Of the royalty-related comments, three suggested that the royalty be 
set at 12.5 percent, the same rate as in BLM's oil and gas program, 
while some comments described a 12.5 percent royalty rate as 
unreasonable. It is contemplated that the primary products produced 
from oil shale will compete directly with those from onshore oil and 
gas production, which has a 12.5 percent royalty rate. However, the BLM 
recognizes that the nature of potential oil shale operations differs 
from that of conventional oil and gas operations and that these 
differences may suggest the need for a royalty system other than the 
traditional flat rate of 12.5 percent used for conventional onshore oil 
and gas operations.
    In determining the royalty rate for oil shale, it should be noted 
that there is a significant difference between oil shale mineral 
deposits and a conventional crude oil reservoir. As discussed in the 
Background section of this preamble, oil shale is a marlstone that 
contains no oil, but kerogen, that needs to be refined and converted to 
synthetic crude oil.
□ □ □
Problem set:
- a) Decide whether each statement below agrees with the oil shale royalty text above. For each one, answer yes or no and quote the words of the text that decide it.
(i) Three of the royalty-related comments suggested a royalty of 12.5 percent.
(ii) Oil shale holds oil that can be recovered without conversion.
(iii) Onshore oil and gas production carries a 12.5 percent royalty rate.
- b) Carry on the oil shale royalty text above, starting right after its final sentence.

Entries provided:
□ □ □
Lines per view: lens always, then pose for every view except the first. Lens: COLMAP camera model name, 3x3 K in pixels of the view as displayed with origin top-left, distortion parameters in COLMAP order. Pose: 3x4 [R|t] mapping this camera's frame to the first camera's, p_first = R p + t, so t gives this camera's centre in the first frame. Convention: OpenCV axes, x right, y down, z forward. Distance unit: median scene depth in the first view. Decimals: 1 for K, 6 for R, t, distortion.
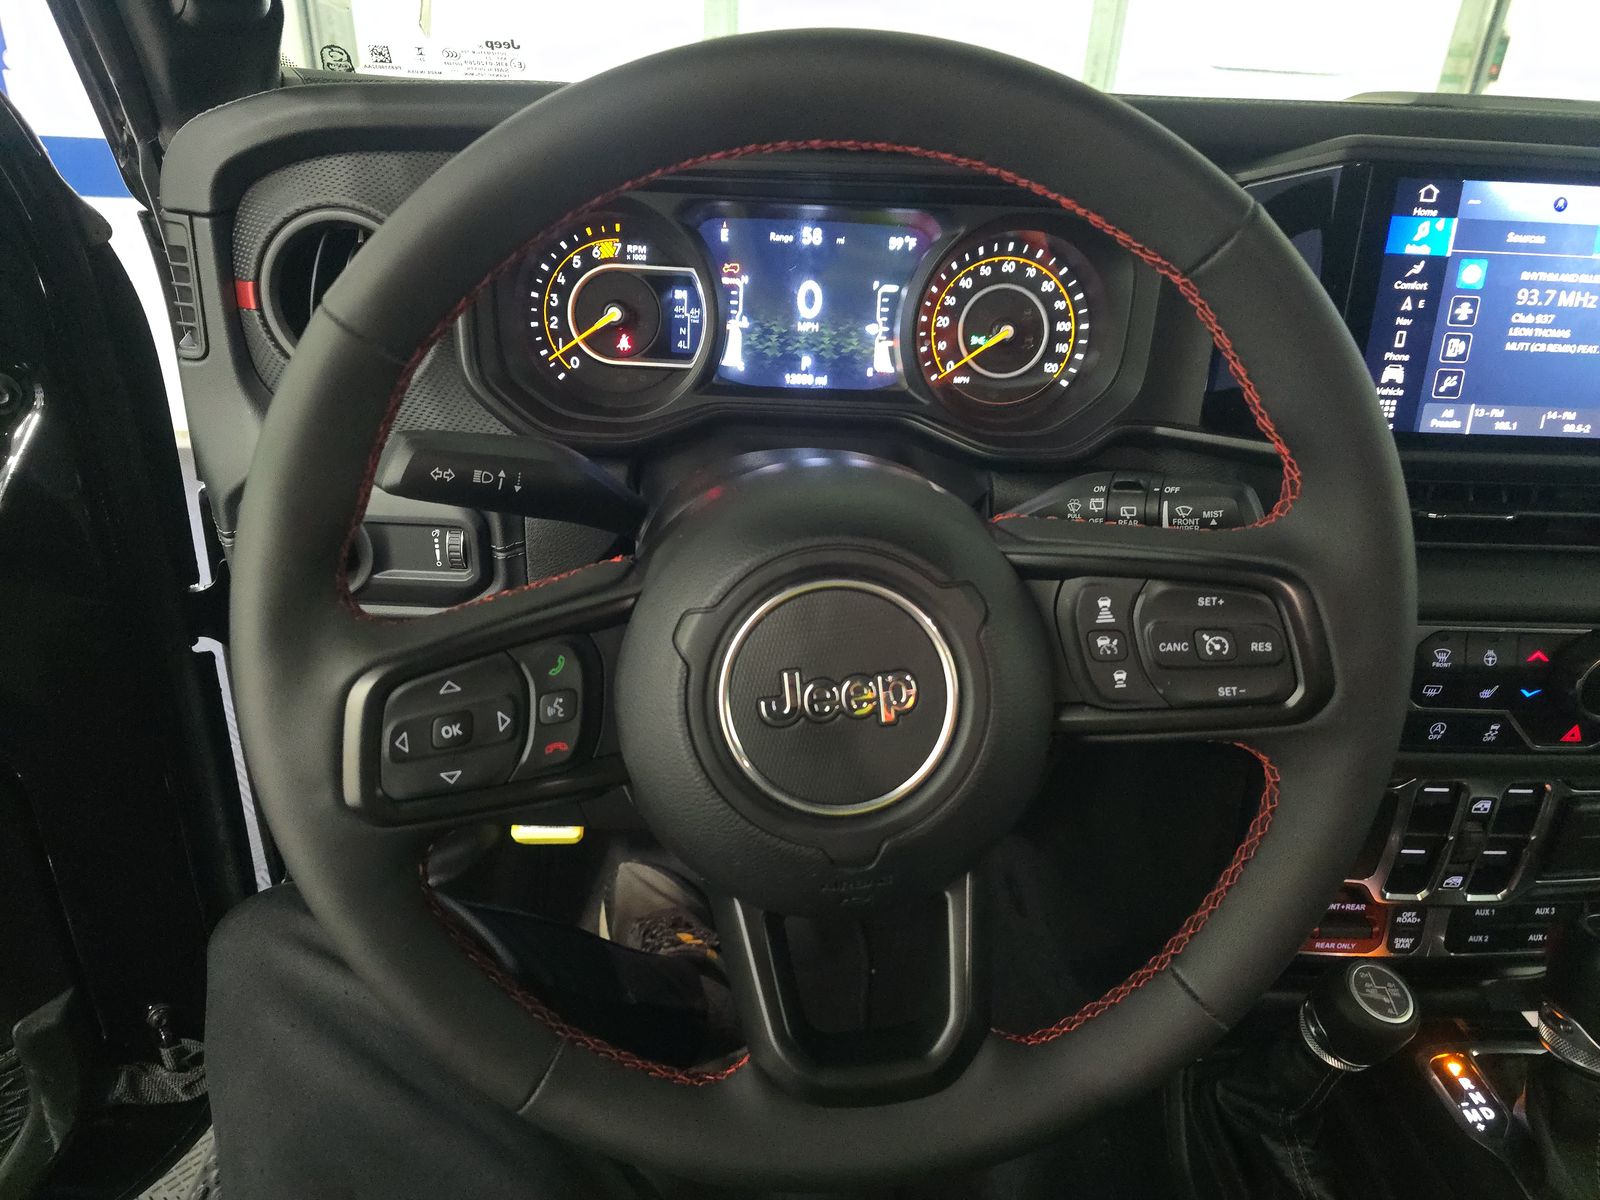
□ □ □
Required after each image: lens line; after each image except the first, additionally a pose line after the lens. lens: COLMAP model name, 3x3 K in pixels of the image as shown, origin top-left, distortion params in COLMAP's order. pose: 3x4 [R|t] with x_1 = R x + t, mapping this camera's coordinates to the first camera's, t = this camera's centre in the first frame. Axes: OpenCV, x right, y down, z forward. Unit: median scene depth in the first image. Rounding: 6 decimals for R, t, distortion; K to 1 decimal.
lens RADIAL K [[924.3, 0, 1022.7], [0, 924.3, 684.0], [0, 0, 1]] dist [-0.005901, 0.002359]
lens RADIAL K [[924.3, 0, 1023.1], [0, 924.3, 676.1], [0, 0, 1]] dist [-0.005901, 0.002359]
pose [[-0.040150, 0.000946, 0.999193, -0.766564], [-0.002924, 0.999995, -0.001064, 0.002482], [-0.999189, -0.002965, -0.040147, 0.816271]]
□ □ □
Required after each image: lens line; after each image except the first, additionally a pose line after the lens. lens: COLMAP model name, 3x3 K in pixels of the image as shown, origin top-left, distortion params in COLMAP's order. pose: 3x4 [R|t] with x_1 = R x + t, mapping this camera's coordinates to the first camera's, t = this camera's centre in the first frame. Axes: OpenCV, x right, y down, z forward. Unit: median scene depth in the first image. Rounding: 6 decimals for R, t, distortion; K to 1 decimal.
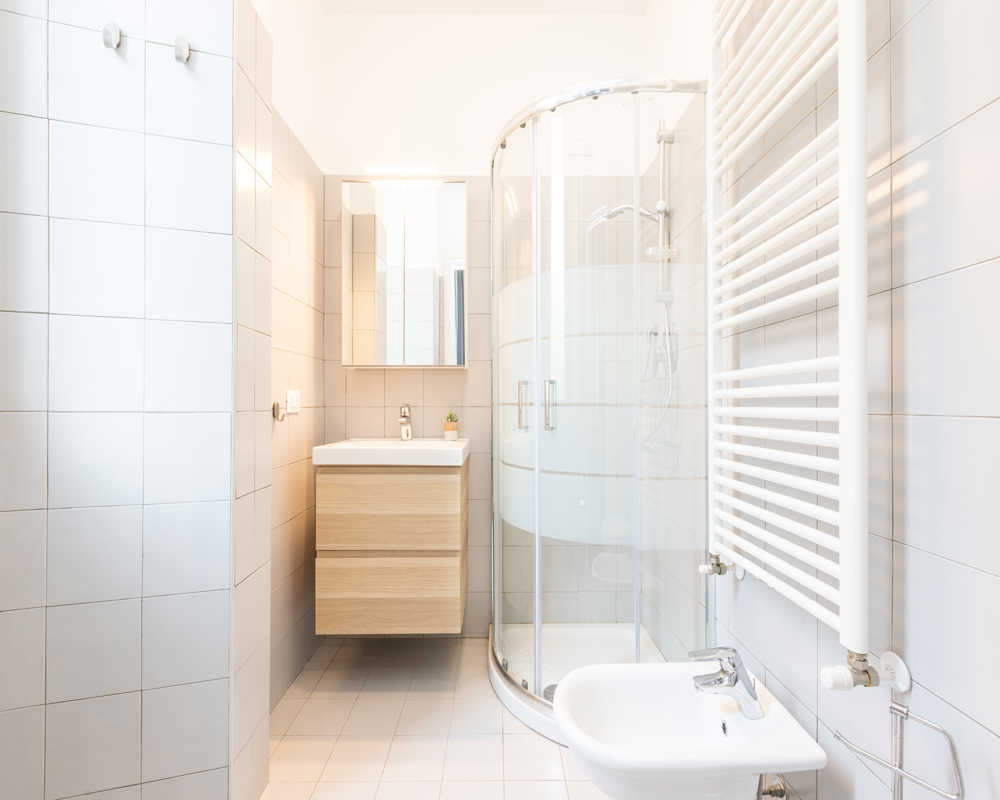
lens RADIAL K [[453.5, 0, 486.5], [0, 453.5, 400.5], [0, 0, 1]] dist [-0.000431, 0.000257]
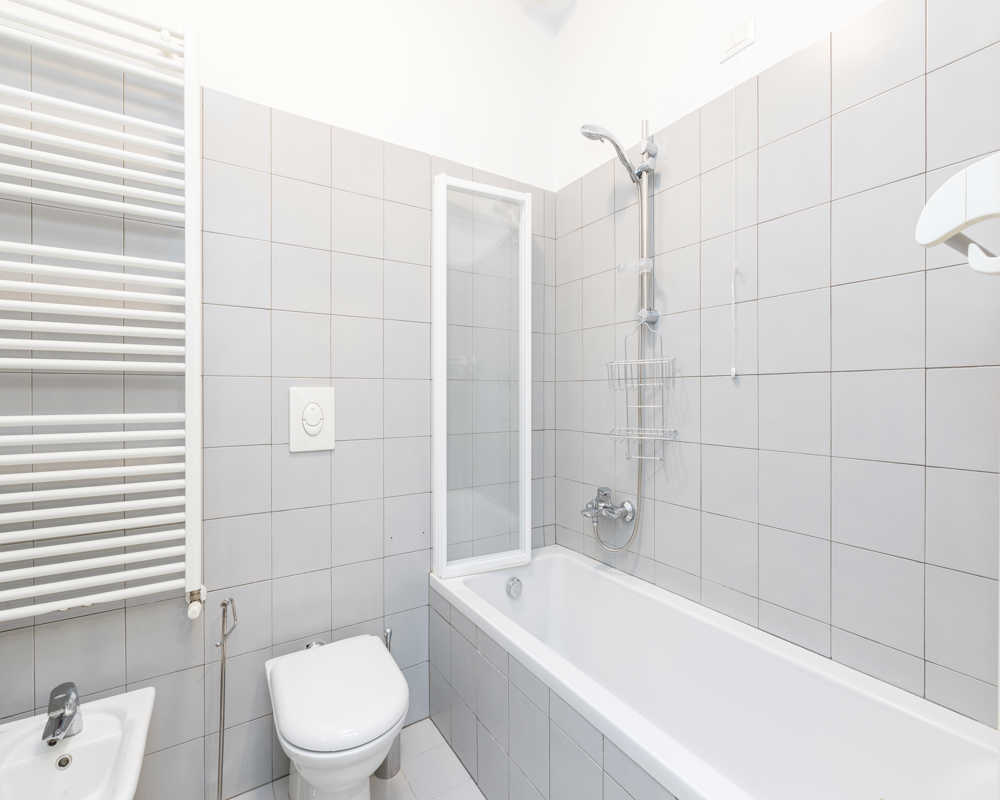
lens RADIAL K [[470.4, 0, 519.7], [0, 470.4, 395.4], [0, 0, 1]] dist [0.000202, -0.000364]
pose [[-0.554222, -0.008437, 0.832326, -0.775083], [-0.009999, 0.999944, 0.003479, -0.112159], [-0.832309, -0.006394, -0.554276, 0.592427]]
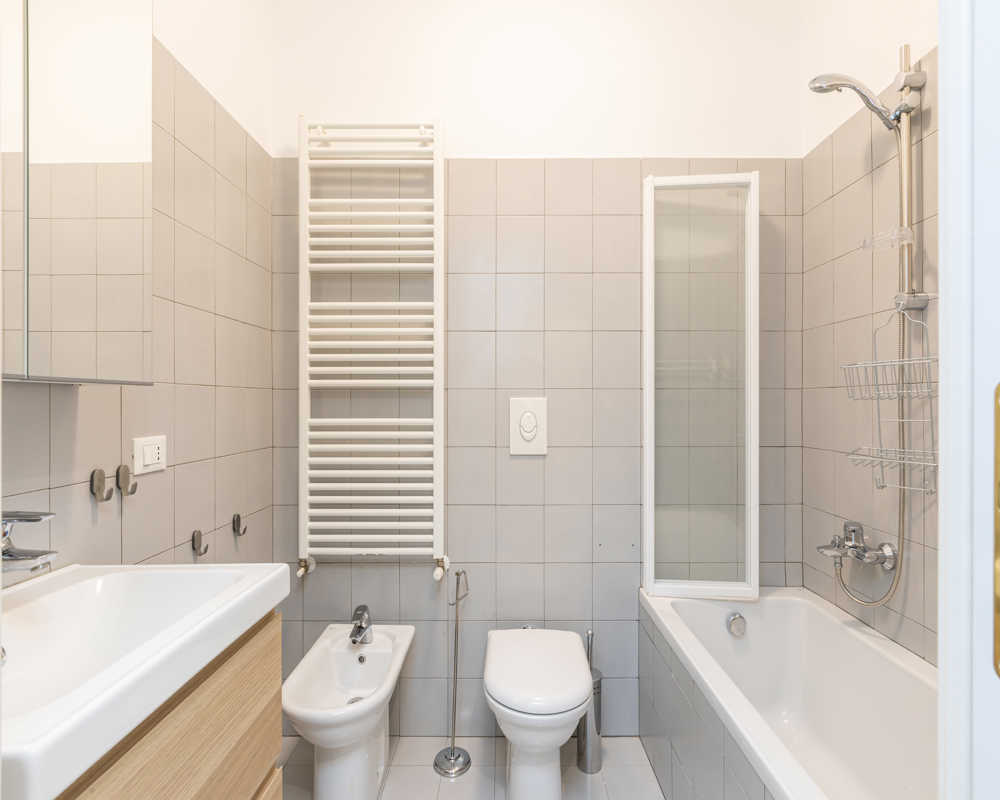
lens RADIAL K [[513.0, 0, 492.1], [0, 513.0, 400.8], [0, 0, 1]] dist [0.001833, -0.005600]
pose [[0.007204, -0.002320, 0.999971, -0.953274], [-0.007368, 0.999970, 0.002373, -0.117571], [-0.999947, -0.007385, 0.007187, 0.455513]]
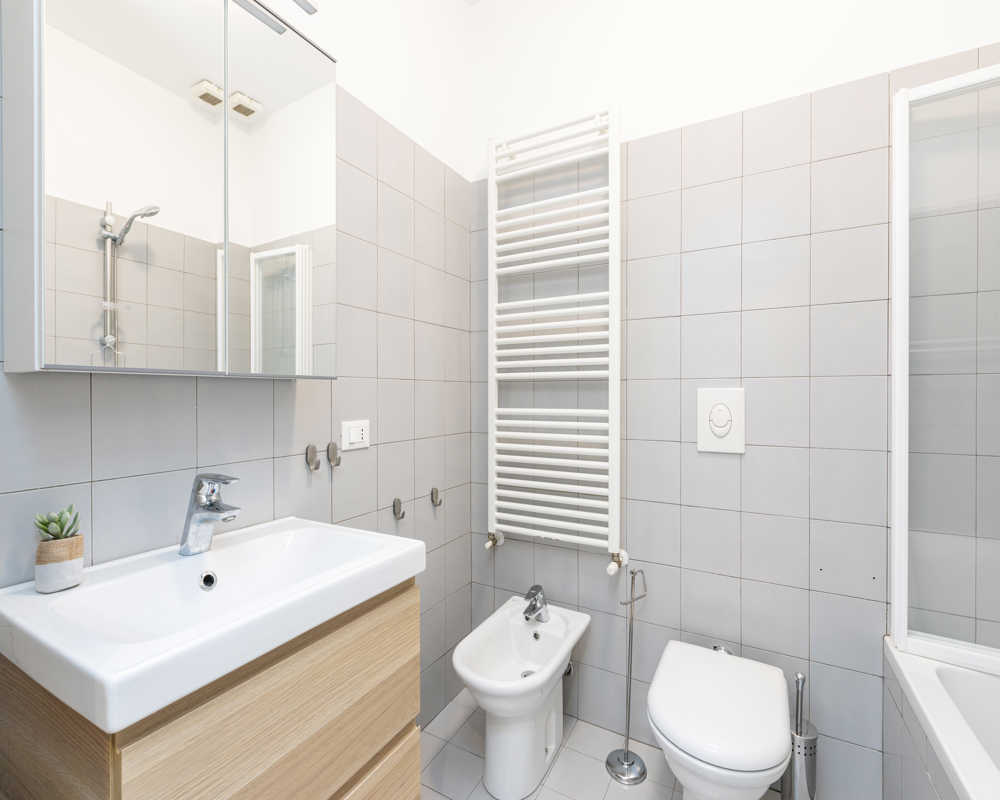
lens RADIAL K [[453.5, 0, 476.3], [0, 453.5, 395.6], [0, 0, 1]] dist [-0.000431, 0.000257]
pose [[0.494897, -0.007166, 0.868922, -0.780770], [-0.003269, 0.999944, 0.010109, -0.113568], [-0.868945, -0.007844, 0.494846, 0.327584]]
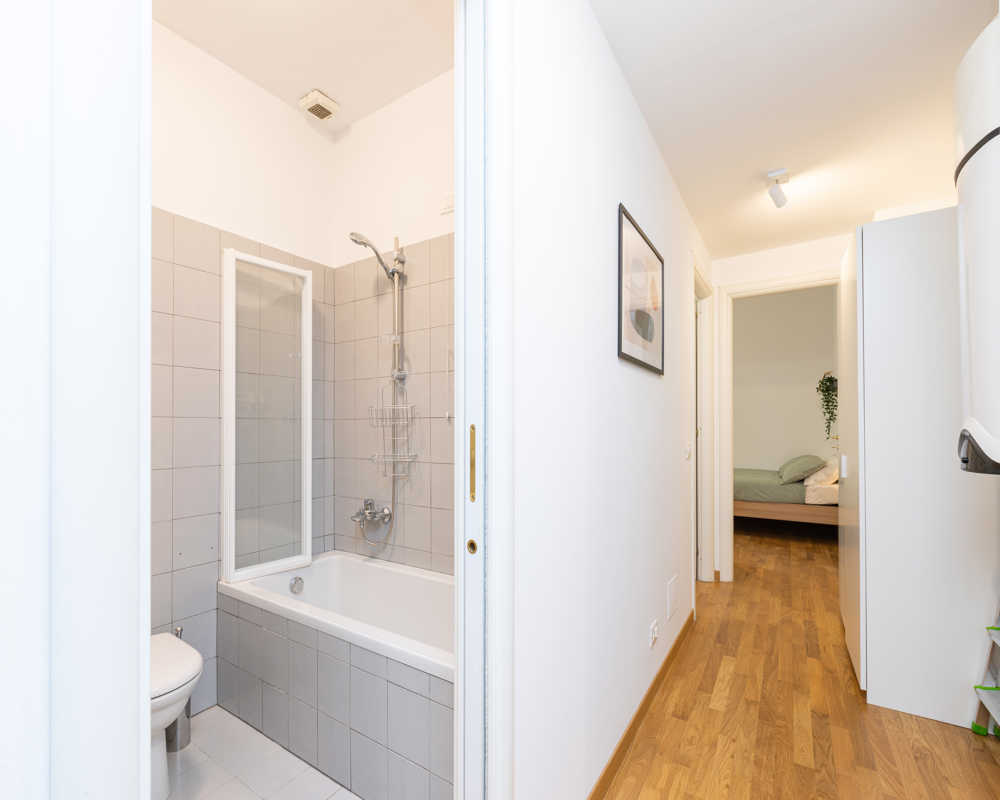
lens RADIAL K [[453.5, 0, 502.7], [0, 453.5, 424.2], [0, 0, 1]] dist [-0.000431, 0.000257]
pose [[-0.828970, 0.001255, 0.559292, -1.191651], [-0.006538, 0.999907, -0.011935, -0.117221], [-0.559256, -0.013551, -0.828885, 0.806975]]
□ □ □
Solved problems:
- a)
(i) Yes: "three suggested that the royalty be set at 12.5 percent"
(ii) No: "oil shale is a marlstone that contains no oil, but kerogen, that needs to be refined and converted to synthetic crude oil"
(iii) Yes: "onshore oil and gas production, which has a 12.5 percent royalty rate"

- b)
    Currently, proposed processes to extract kerogen from an oil shale 
deposit are also considerably different, as well as labor and capital 
intensive. Oil shale is a solid rock that must be mined or treated in 
place to release the kerogen. Two of these processes are discussed in 
the Background section of this preamble.
    Seven of the comments recommended that a ``very low royalty rate'' 
be established until after companies have recouped the costs of their 
investments (debt service and capital investment). Many among the seven 
recommended that a 1 percent royalty rate be the starting point, and 
they used the Canadian oil sands royalty scheme as an example. As 
discussed above, the BLM looked at royalty applications for oil shale 
and similar unconventional fuels in other countries. The Canadian tar 
sand model presents two challenges. First, because of the continual 
infusion of capital to acquire new equipment the payout point is never 
being reached.

[[Page 42932]]

Secondly, because of the complexity of determining when payout may 
occur, such a royalty scheme is subject to easy manipulation and higher 
administrative costs. Therefore, the BLM considered the investment 
payout scheme as inconsistent with the premise of ``a fair return'' to 
the taxpayers as mandated in EP Act.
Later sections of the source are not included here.